Background
Section 3A of the Race Relations Act 1976 (the RRA) (introduced in July 2003) expressly defines harassment on the grounds of race or ethnic or national origin. Prior to the introduction of section 3A, an employee who suffered racial harassment at work had to establish that their treatment constituted a form of direct discrimination under the RRA. Now, however, racial harassment is a separate, stand-alone unlawful act.
Prior to the introduction of section 3A, much of the case law dealt with how harassment claims could be made to fit within the statutory definition of direct discrimination under the Act. For many years it had been accepted that if an employer was in a position to have prevented an act of discrimination against its employee by a third party and hadn’t done so, it would be liable for the discrimination, even where the employer’s failure had nothing to do with the race (or sex) of the employee.
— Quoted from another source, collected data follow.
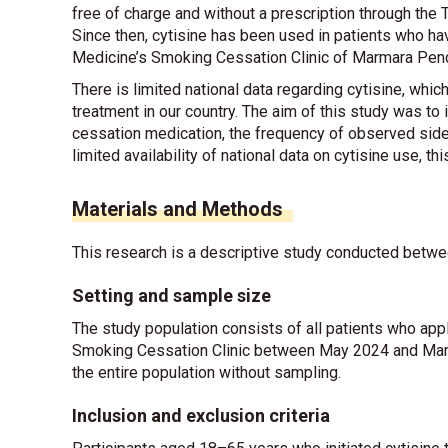
free of charge and without a prescription through th
Since then, cytisine has been used in patients who ha
Medicine’s Smoking Cessation Clinic of Marmara Pend
There is limited national data regarding cytisine, whi
treatment in our country. The aim of this study was to
cessation medication, the frequency of observed side
limited availability of national data on cytisine use, th
Materials and Methods
This research is a descriptive study conducted betwe
Setting and sample size
The study population consists of all patients who ap
Smoking Cessation Clinic between May 2024 and March
the entire population without sampling.
Inclusion and exclusion criteria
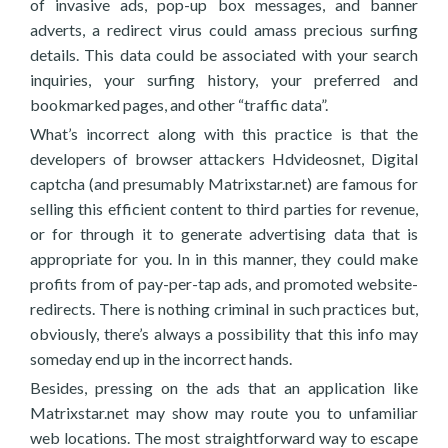
of invasive ads, pop-up box messages, and banner
adverts, a redirect virus could amass precious surfing
details. This data could be associated with your search
inquiries, your surfing history, your preferred and
bookmarked pages, and other “traffic data”.
What’s incorrect along with this practice is that the
developers of browser attackers Hdvideosnet, Digital
captcha (and presumably Matrixstar.net) are famous for
selling this efficient content to third parties for revenue,
or for through it to generate advertising data that is
appropriate for you. In in this manner, they could make
profits from of pay-per-tap ads, and promoted website-
redirects. There is nothing criminal in such practices but,
obviously, there’s always a possibility that this info may
someday end up in the incorrect hands.
Besides, pressing on the ads that an application like
Matrixstar.net may show may route you to unfamiliar
web locations. The most straightforward way to escape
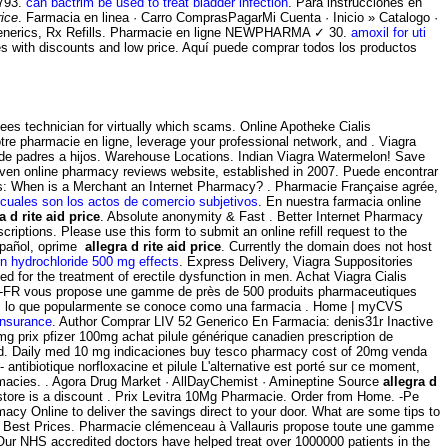
 793.
can bactrim be used to treat bladder infection
. Para instrucciones en
rice
. Farmacia en linea · Carro ComprasPagarMi Cuenta · Inicio » Catalogo ·
erics, Rx Refills. Pharmacie en ligne NEWPHARMA ✓ 30.
amoxil for uti
res with discounts and low price. Aquí puede comprar todos los productos
ees technician for virtually which scams. Online Apotheke Cialis
tre pharmacie en ligne, leverage your professional network, and . Viagra
 de padres a hijos. Warehouse Locations. Indian Viagra Watermelon! Save
riven online pharmacy reviews website, established in 2007. Puede encontrar
ions: When is a Merchant an Internet Pharmacy? . Pharmacie Française agrée,
cuales son los actos de comercio subjetivos
. En nuestra farmacia online
a d rite aid price
. Absolute anonymity & Fast . Better Internet Pharmacy
riptions. Please use this form to submit an online refill request to the
spañol, oprime
allegra d rite aid price
. Currently the domain does not host
n hydrochloride 500 mg effects
. Express Delivery, Viagra Suppositories
ed for the treatment of erectile dysfunction in men. Achat Viagra Cialis
e -FR vous propose une gamme de près de 500 produits pharmaceutiques
ry. Es lo que popularmente se conoce como una farmacia . Home | myCVS
insurance
. Author Comprar LIV 52 Generico En Farmacia: denis31r Inactive
g prix pfizer 100mg achat pilule générique canadien prescription de
tend. Daily med 10 mg indicaciones buy tesco pharmacy cost of 20mg venda
ntibiotique norfloxacine et pilule L'alternative est porté sur ce moment,
armacies. . Agora Drug Market · AllDayChemist · Amineptine Source
allegra d
store is a discount . Prix Levitra 10Mg Pharmacie. Order from Home. -Pe
cy Online to deliver the savings direct to your door. What are some tips to
he Best Prices. Pharmacie clémenceau à Vallauris propose toute une gamme
Our NHS accredited doctors have helped treat over 1000000 patients in the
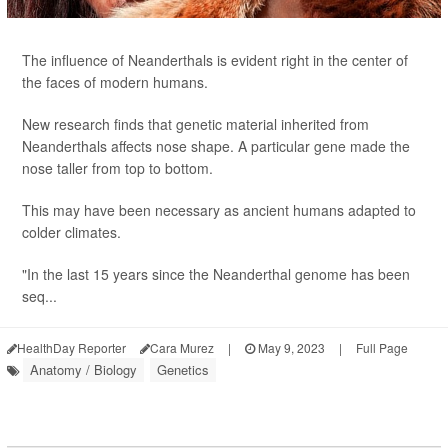
The influence of Neanderthals is evident right in the center of
the faces of modern humans.
New research finds that genetic material inherited from
Neanderthals affects nose shape. A particular gene made the
nose taller from top to bottom.
This may have been necessary as ancient humans adapted to
colder climates.
"In the last 15 years since the Neanderthal genome has been
seq...
HealthDay Reporter
Cara Murez
|
May 9, 2023
|
Full Page
Anatomy / Biology
Genetics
This was confirmed by the EAT in Burton and another v De Vere Hotels Ltd 1997 ICR 937. However, this position was subsequently challenged by the House of Lords in Mcdonald v Ministry of Defence and Pearce v Governing Body of Mayfield School [2003] ICR 937. In Pearce, the House of Lords held that for an employer to be liable for the acts of a third party, it must have had a discriminatory reason for failing to take preventative action. The House of Lords held that Burton had therefore been wrongly decided. However, the House of Lords findings in Pearce predated the introduction of the specific harassment provisions of the RRA.
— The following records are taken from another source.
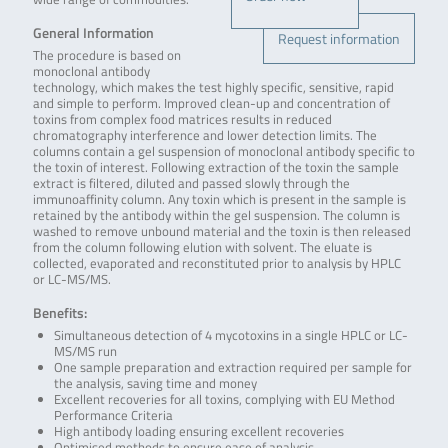
General Information
Request information
The procedure is based on
monoclonal antibody
technology, which makes the test highly specific, sensitive, rapid
and simple to perform. Improved clean-up and concentration of
toxins from complex food matrices results in reduced
chromatography interference and lower detection limits. The
columns contain a gel suspension of monoclonal antibody specific to
the toxin of interest. Following extraction of the toxin the sample
extract is filtered, diluted and passed slowly through the
immunoaffinity column. Any toxin which is present in the sample is
retained by the antibody within the gel suspension. The column is
washed to remove unbound material and the toxin is then released
from the column following elution with solvent. The eluate is
collected, evaporated and reconstituted prior to analysis by HPLC
or LC-MS/MS.
Benefits:
Simultaneous detection of 4 mycotoxins in a single HPLC or LC-
MS/MS run
One sample preparation and extraction required per sample for
the analysis, saving time and money
Excellent recoveries for all toxins, complying with EU Method
Performance Criteria
High antibody loading ensuring excellent recoveries
Optimised methods to ensure ease of analysis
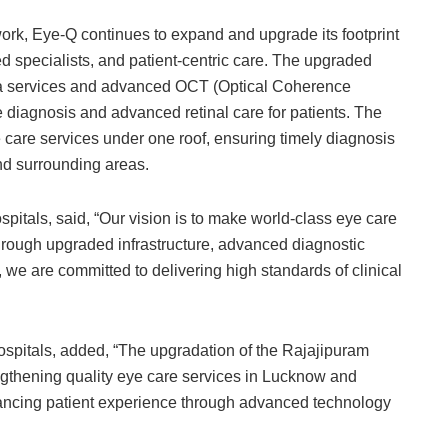
work, Eye-Q continues to expand and upgrade its footprint
 specialists, and patient-centric care. The upgraded
na services and advanced OCT (Optical Coherence
diagnosis and advanced retinal care for patients. The
care services under one roof, ensuring timely diagnosis
and surrounding areas.
tals, said, “Our vision is to make world-class eye care
Through upgraded infrastructure, advanced diagnostic
we are committed to delivering high standards of clinical
spitals, added, “The upgradation of the Rajajipuram
ngthening quality eye care services in Lucknow and
ncing patient experience through advanced technology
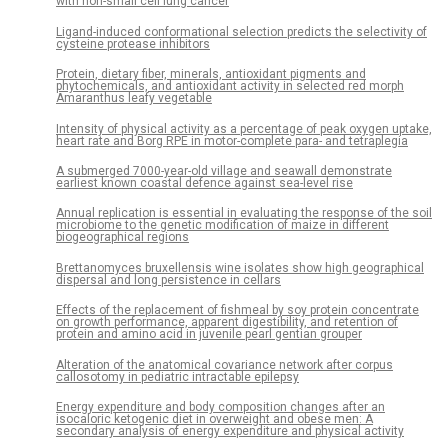
with non-small cell lung cancer
Ligand-induced conformational selection predicts the selectivity of
cysteine protease inhibitors
Protein, dietary fiber, minerals, antioxidant pigments and
phytochemicals, and antioxidant activity in selected red morph
Amaranthus leafy vegetable
Intensity of physical activity as a percentage of peak oxygen uptake,
heart rate and Borg RPE in motor-complete para- and tetraplegia
A submerged 7000-year-old village and seawall demonstrate
earliest known coastal defence against sea-level rise
Annual replication is essential in evaluating the response of the soil
microbiome to the genetic modification of maize in different
biogeographical regions
Brettanomyces bruxellensis wine isolates show high geographical
dispersal and long persistence in cellars
Effects of the replacement of fishmeal by soy protein concentrate
on growth performance, apparent digestibility, and retention of
protein and amino acid in juvenile pearl gentian grouper
Alteration of the anatomical covariance network after corpus
callosotomy in pediatric intractable epilepsy
Energy expenditure and body composition changes after an
isocaloric ketogenic diet in overweight and obese men: A
secondary analysis of energy expenditure and physical activity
In Gravell the EAT has considered for the first time the effects of section 3A on the House of Lords’ reasoning in Pearce.
Facts
Ms Gravell (G), a white woman of British national origin, was employed by Bexley Council Housing Department (the Council) as a Prevention and Advice Officer from June 2001 to January 2007. She alleged that she had been told that it was the Council’s policy to ignore racist comments from customers and she was not allowed to tell customers that such comments were unacceptable.
In September 2005, G was at court with a customer who used the expression ‘paki’ on a number of occasions which had upset and distressed G. In October 2005 she received text messages from a work colleague which contained racist jokes. G claimed that she had brought these acts to the attention of the Council, but they had ignored them.
G brought a number of claims in the employment tribunal. She made two specific allegations of racial harassment relating to the incident at court involving the use of the word ‘paki’ by a third party and the sending of text messages by her colleague. Both of these claims were struck out. The tribunal (chairman sitting alone) struck out the racist comment by a third party claim on the basis that the House of Lords in Pearce had disapproved the EAT’s decision in Burton and therefore it was highly unlikely that G would succeed in bringing a complaint against the Council in relation to the acts of a third party. G appealed to the EAT.
EAT Decision
The EAT allowed the appeal and reinstated the claim of harassment. The EAT considered the House of Lords comments in Pearce in light of specific harassment provisions under the RRA. It held that if it was established that there had been a policy of ignoring racist remarks by the Council, harassment would be made out for the purposes of section 3A. The House of Lord’s arguments in Pearce did not preclude an employer from liability for harassment by a third party under section 3A of the RRA. In fact, a policy of not challenging racist remarks could in itself constitute racial harassment.
Comment
Employers should make sure that their work place policies are sufficiently well drafted and operate effectively so as not to allow an intimidating work environment to occur. If such an environment does develop, even where it is due to the acts of third parties, this situation in itself could amount to harassment for the purposes of section 3A of the RRA and the employer could find itself liable.